On the issue of sleep deprivation, the current Army Field Manual on interrogation currently allows, in special circumstances, the limitation of sleep to four hours nightly for up to 30 days. However, empirical research shows that this amounts to injurious treatment, and would represent extended or prolonged sleep deprivation by any medical or psychological criterion.
Perhaps you mean to take up these matters in the casebook. However, since that casebook likely remains some months or even a year or more from completion, I would like to know the thinking of yourself and others on what quantitatively constitutes "extended" or "prolonged" deprivation. Are we even on the same page when it comes to this?
.... Finally, all the above will mean little if psychologists pursue collaboration with governmental agencies in settings where fundamental human rights are abridged, e.g., the right of habeas corpus, settings where "ghost prisoners" are maintained, or in settings or working for institutions were inmates are rendered to foreign countries where torture and abuse of prisoners is practiced.
(For the record, in reply Dr. Behnke assured me that my concerns would be transmitted to the APA Ethics Committee.)
Others debating the issue of how to approach APA given their "new" tack are more resolute and terse in their responses. "This level of dissemblance and double-speak boils my blood", writes one. Another member, who has a lot of experience with police and interrogations, and has been very critical of APA's policies, writes of Behnke and his letters:
He will commiserate, debate, parse sentences, and even change a few terrible details. But the one thing he and the APA will not do is withdraw their support for psychologist involvement in interrogations. We must push for an APA referendum on this.
Proverbially, only time will tell if the latest gyrations of APA on the interrogations matter represents real movement in that organization, or the latest in a series of political maneuvers.
In my opinion, the real power at APA, at least so far as this issue goes, does not really lie in its executive board, nor in its elected Council.
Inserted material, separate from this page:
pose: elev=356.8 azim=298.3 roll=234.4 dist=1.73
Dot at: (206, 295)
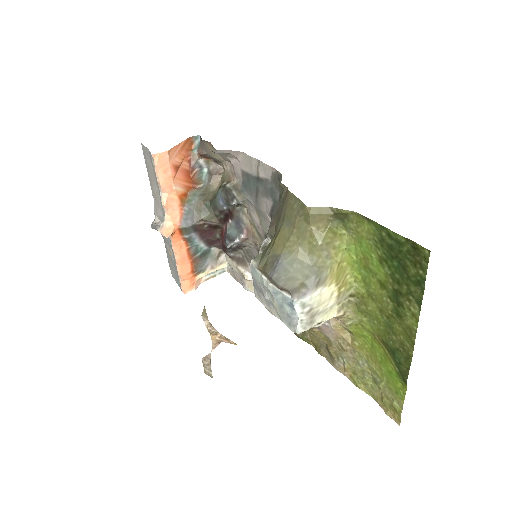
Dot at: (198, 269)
It emanates from the Executive Branch of the U.S. government, and most specifically from the Department of Defense and the CIA. On defense/interrogation issues, the APA acts as a subsidiary branch of the military and intelligence agencies.
If APA has differences now with Bush and some in DoD over use of certain coercive interrogation techniques, such differences are no greater than those already found within those governmental agencies, and are, in fact, reflective of intra-governmental and both intra- and inter-agency disputes. It seems likely, as the Bush Administration heads into its final lame-duck year, the exacerbation of tensions will make for a slightly more fluid situation politically. But whatever openings there may be are likely to be frozen by the emphasis on two-party electoralism in the United States.